(Data excerpts begins)

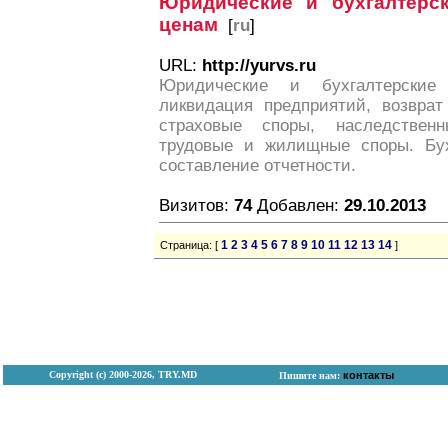
Юридические и бухгалтерс
ценам
[
ru
]
URL:
http://yurvs.ru
Юридические и бухгалтерские
ликвидация предприятий, возврат
страховые споры, наследстве
трудовые и жилищные споры. Бух
составление отчетности.
Визитов:
74
Добавлен:
29.10.2013
1
2
3
4
5
6
7
8
9
10
11
12
13
14
Страница: [
]
Copyright (с) 2000-2026, TRY.MD
контакты
Пишите нам:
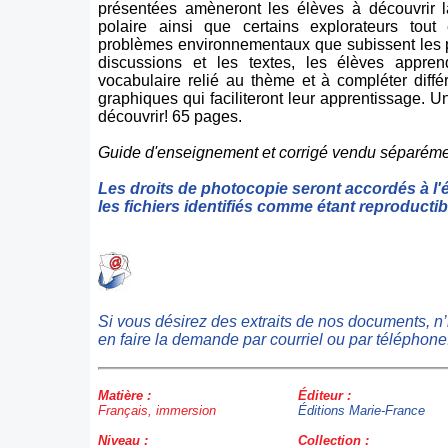
présentées amèneront les élèves à découvrir la
polaire ainsi que certains explorateurs tout
problèmes environnementaux que subissent les p
discussions et les textes, les élèves apprend
vocabulaire relié au thème et à compléter diffé
graphiques qui faciliteront leur apprentissage. U
découvrir! 65 pages.
Guide d'enseignement et corrigé vendu séparéme
Les droits de photocopie seront accordés à l'
les fichiers identifiés comme étant reproductib
Si vous désirez des extraits de nos documents, n
en faire la demande par courriel ou par téléphone
Matière :
Éditeur :
Français, immersion
Éditions Marie-France
Niveau :
Collection :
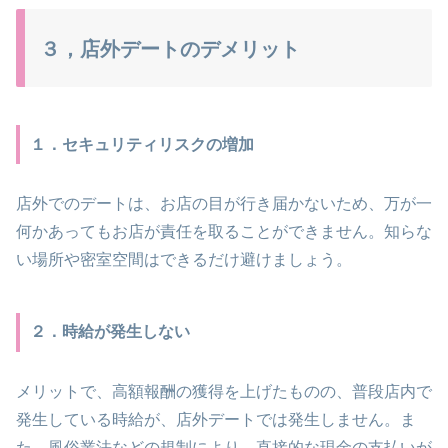
３，店外デートのデメリット
１．セキュリティリスクの増加
店外でのデートは、お店の目が行き届かないため、万が一
何かあってもお店が責任を取ることができません。知らな
い場所や密室空間はできるだけ避けましょう。
２．時給が発生しない
メリットで、高額報酬の獲得を上げたものの、普段店内で
発生している時給が、店外デートでは発生しません。ま
た、風俗業法などの規制により、直接的な現金の支払いが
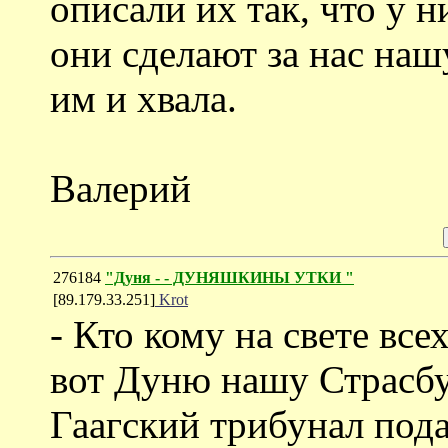
описали их так, что у 
они сделают за нас наш
им и хвала.
Валерий
276184
"Дуня - - ДУНЯШКИНЫ УТКИ "
[89.179.33.251]
Krot
- Кто кому на свете все
вот Дуню нашу Страсбур
Гаагский трибунал подав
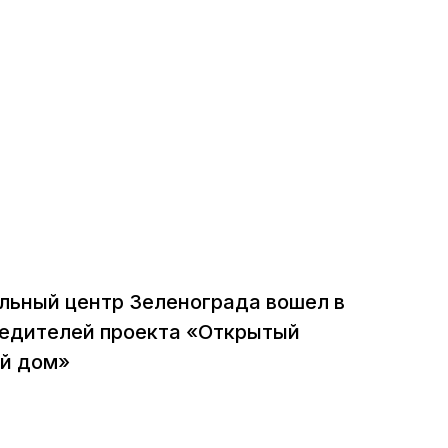
льный центр Зеленограда вошел в
бедителей проекта «Открытый
й дом»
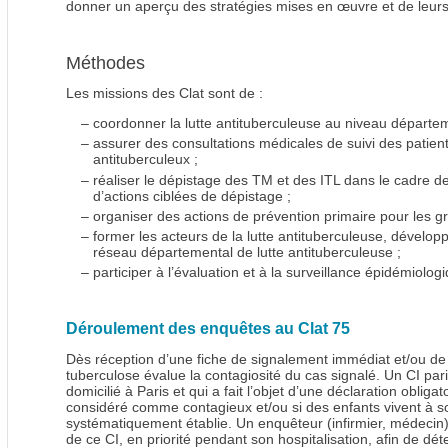
donner un aperçu des stratégies mises en œuvre et de leurs 
Méthodes
Les missions des Clat sont de :
–
coordonner la lutte antituberculeuse au niveau départem
–
assurer des consultations médicales de suivi des patie
antituberculeux ;
–
réaliser le dépistage des TM et des ITL dans le cadre d
d’actions ciblées de dépistage ;
–
organiser des actions de prévention primaire pour les g
–
former les acteurs de la lutte antituberculeuse, développ
réseau départemental de lutte antituberculeuse ;
–
participer à l’évaluation et à la surveillance épidémiolog
Déroulement des enquêtes au Clat 75
Dès réception d’une fiche de signalement immédiat et/ou de d
tuberculose évalue la contagiosité du cas signalé. Un CI pa
domicilié à Paris et qui a fait l’objet d’une déclaration obliga
considéré comme contagieux et/ou si des enfants vivent à 
systématiquement établie. Un enquêteur (infirmier, médecin) 
de ce CI, en priorité pendant son hospitalisation, afin de dét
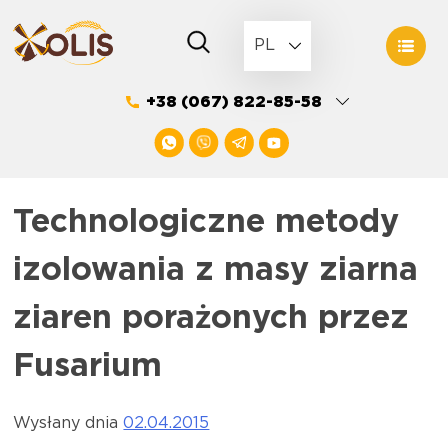
Skip
to
PL
content
+38 (067) 822-85-58
Technologiczne metody
izolowania z masy ziarna
ziaren porażonych przez
Fusarium
Wysłany dnia
02.04.2015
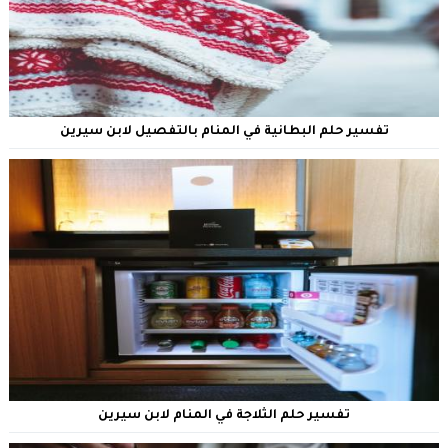
تفسير حلم البطانية في المنام بالتفصيل لابن سيرين
تفسير حلم الثلاجة في المنام لابن سيرين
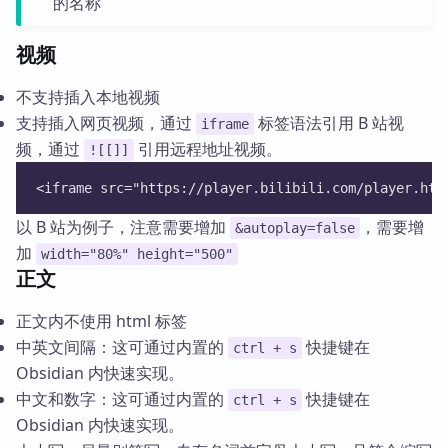
的名称
视频
不支持插入本地视频
支持插入网页视频，通过
标签语法引用 B 站视
iframe
频，通过
引用远程地址视频。
![[]]
<iframe src="https://player.bilibili.com/player.htm
以 B 站为例子，注意需要增加
，需要增
&autoplay=false
加
width="80%" height="500"
正文
正文内不使用 html 标签
中英文间隔：这可通过内置的
快捷键在
ctrl + s
Obsidian 内快速实现。
中文和数字：这可通过内置的
快捷键在
ctrl + s
Obsidian 内快速实现。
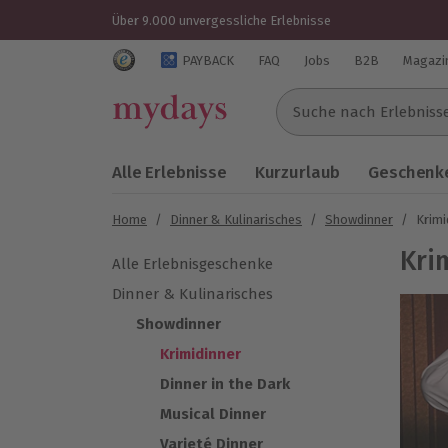
Über 9.000 unvergessliche Erlebnisse
Trustedshops Bewertungen für mydays.de
PAYBACK
FAQ
Jobs
B2B
Magazi
Suche nach Erlebnissen..
Alle Erlebnisse
Kurzurlaub
Geschenke
Home
/
Dinner & Kulinarisches
/
Showdinner
/
Krimi
Kri
Alle Erlebnisgeschenke
Dinner & Kulinarisches
Showdinner
Krimidinner
Dinner in the Dark
Musical Dinner
Varieté Dinner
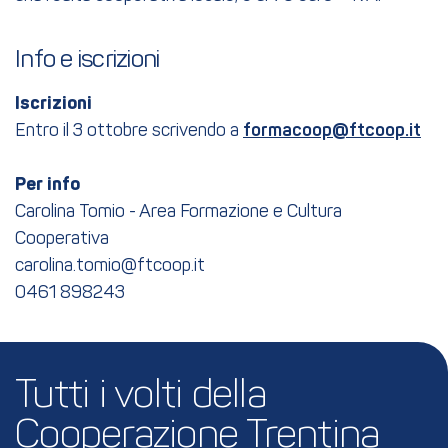
Info e iscrizioni
Iscrizioni
Entro il 3 ottobre scrivendo a
formacoop@ftcoop.it
Per info
Carolina Tomio - Area Formazione e Cultura
Cooperativa
carolina.tomio@ftcoop.it
0461 898243
Tutti i volti della 
Cooperazione Trentina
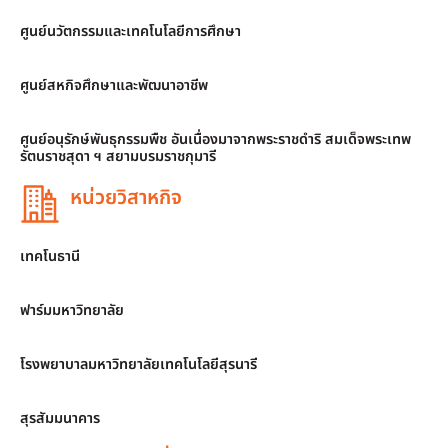
ศูนย์นวัตกรรมและเทคโนโลยีการศึกษา
ศูนย์สหกิจศึกษาและพัฒนาอาชีพ
ศูนย์อนุรักษ์พันธุกรรมพืช อันเนื่องมาจากพระราชดำริ สมเด็จพระเทพ
รัตนราชสุดา ฯ สยามบรมราชกุมารี
หน่วยวิสาหกิจ
เทคโนธานี
ฟาร์มมหาวิทยาลัย
โรงพยาบาลมหาวิทยาลัยเทคโนโลยีสุรนารี
สุรสัมมนาคาร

(Data excerpts ends)

In the transcription, every picture is to be excluded and the records above given again exactly.

Exercise result
Юридические и бухгалтерс
ценам
[
ru
]
URL:
http://yurvs.ru
Юридические и бухгалтерские
ликвидация предприятий, возврат
страховые споры, наследстве
трудовые и жилищные споры. Бух
составление отчетности.
Визитов:
74
Добавлен:
29.10.2013
1
2
3
4
5
6
7
8
9
10
11
12
13
14
Страница: [
]
Copyright (с) 2000-2026, TRY.MD
контакты
Пишите нам:
présentées amèneront les élèves à découvrir la
polaire ainsi que certains explorateurs tout
problèmes environnementaux que subissent les p
discussions et les textes, les élèves apprend
vocabulaire relié au thème et à compléter diffé
graphiques qui faciliteront leur apprentissage. U
découvrir! 65 pages.
Guide d'enseignement et corrigé vendu séparéme
Les droits de photocopie seront accordés à l'
les fichiers identifiés comme étant reproductib
Si vous désirez des extraits de nos documents, n
en faire la demande par courriel ou par téléphone
Matière :
Éditeur :
Français, immersion
Éditions Marie-France
Niveau :
Collection :
３，店外デートのデメリット
１．セキュリティリスクの増加
店外でのデートは、お店の目が行き届かないため、万が一
何かあってもお店が責任を取ることができません。知らな
い場所や密室空間はできるだけ避けましょう。
２．時給が発生しない
メリットで、高額報酬の獲得を上げたものの、普段店内で
発生している時給が、店外デートでは発生しません。ま
た、風俗業法などの規制により、直接的な現金の支払いが
описали их так, что у 
они сделают за нас наш
им и хвала.
Валерий
276184
"Дуня - - ДУНЯШКИНЫ УТКИ "
[89.179.33.251]
Krot
- Кто кому на свете все
вот Дуню нашу Страсбур
Гаагский трибунал подав
льный центр Зеленограда вошел в
бедителей проекта «Открытый
й дом»
donner un aperçu des stratégies mises en œuvre et de leurs 
Méthodes
Les missions des Clat sont de :
–
coordonner la lutte antituberculeuse au niveau départem
–
assurer des consultations médicales de suivi des patie
antituberculeux ;
–
réaliser le dépistage des TM et des ITL dans le cadre d
d’actions ciblées de dépistage ;
–
organiser des actions de prévention primaire pour les g
–
former les acteurs de la lutte antituberculeuse, développ
réseau départemental de lutte antituberculeuse ;
–
participer à l’évaluation et à la surveillance épidémiolog
Déroulement des enquêtes au Clat 75
Dès réception d’une fiche de signalement immédiat et/ou de d
tuberculose évalue la contagiosité du cas signalé. Un CI pa
domicilié à Paris et qui a fait l’objet d’une déclaration obliga
considéré comme contagieux et/ou si des enfants vivent à 
systématiquement établie. Un enquêteur (infirmier, médecin) 
de ce CI, en priorité pendant son hospitalisation, afin de dét
Skip
to
PL
content
+38 (067) 822-85-58
Technologiczne metody
izolowania z masy ziarna
ziaren porażonych przez
Fusarium
Wysłany dnia
02.04.2015
تفسير حلم البطانية في المنام بالتفصيل لابن سيرين
تفسير حلم الثلاجة في المنام لابن سيرين
的名称
视频
不支持插入本地视频
支持插入网页视频，通过
标签语法引用 B 站视
iframe
频，通过
引用远程地址视频。
![[]]
<iframe src="https://player.bilibili.com/player.htm
以 B 站为例子，注意需要增加
，需要增
&autoplay=false
加
width="80%" height="500"
正文
正文内不使用 html 标签
中英文间隔：这可通过内置的
快捷键在
ctrl + s
Obsidian 内快速实现。
中文和数字：这可通过内置的
快捷键在
ctrl + s
Obsidian 内快速实现。
Über 9.000 unvergessliche Erlebnisse
Trustedshops Bewertungen für mydays.de
PAYBACK
FAQ
Jobs
B2B
Magazi
Suche nach Erlebnissen..
Alle Erlebnisse
Kurzurlaub
Geschenke
Home
/
Dinner & Kulinarisches
/
Showdinner
/
Krimi
Kri
Alle Erlebnisgeschenke
Dinner & Kulinarisches
Showdinner
Krimidinner
Dinner in the Dark
Musical Dinner
Varieté Dinner
Info e iscrizioni
Iscrizioni
Entro il 3 ottobre scrivendo a
formacoop@ftcoop.it
Per info
Carolina Tomio - Area Formazione e Cultura
Cooperativa
carolina.tomio@ftcoop.it
0461 898243
Tutti i volti della 
Cooperazione Trentina
ศูนย์นวัตกรรมและเทคโนโลยีการศึกษา
ศูนย์สหกิจศึกษาและพัฒนาอาชีพ
ศูนย์อนุรักษ์พันธุกรรมพืช อันเนื่องมาจากพระราชดำริ สมเด็จพระเทพ
รัตนราชสุดา ฯ สยามบรมราชกุมารี
หน่วยวิสาหกิจ
เทคโนธานี
ฟาร์มมหาวิทยาลัย
โรงพยาบาลมหาวิทยาลัยเทคโนโลยีสุรนารี
สุรสัมมนาคาร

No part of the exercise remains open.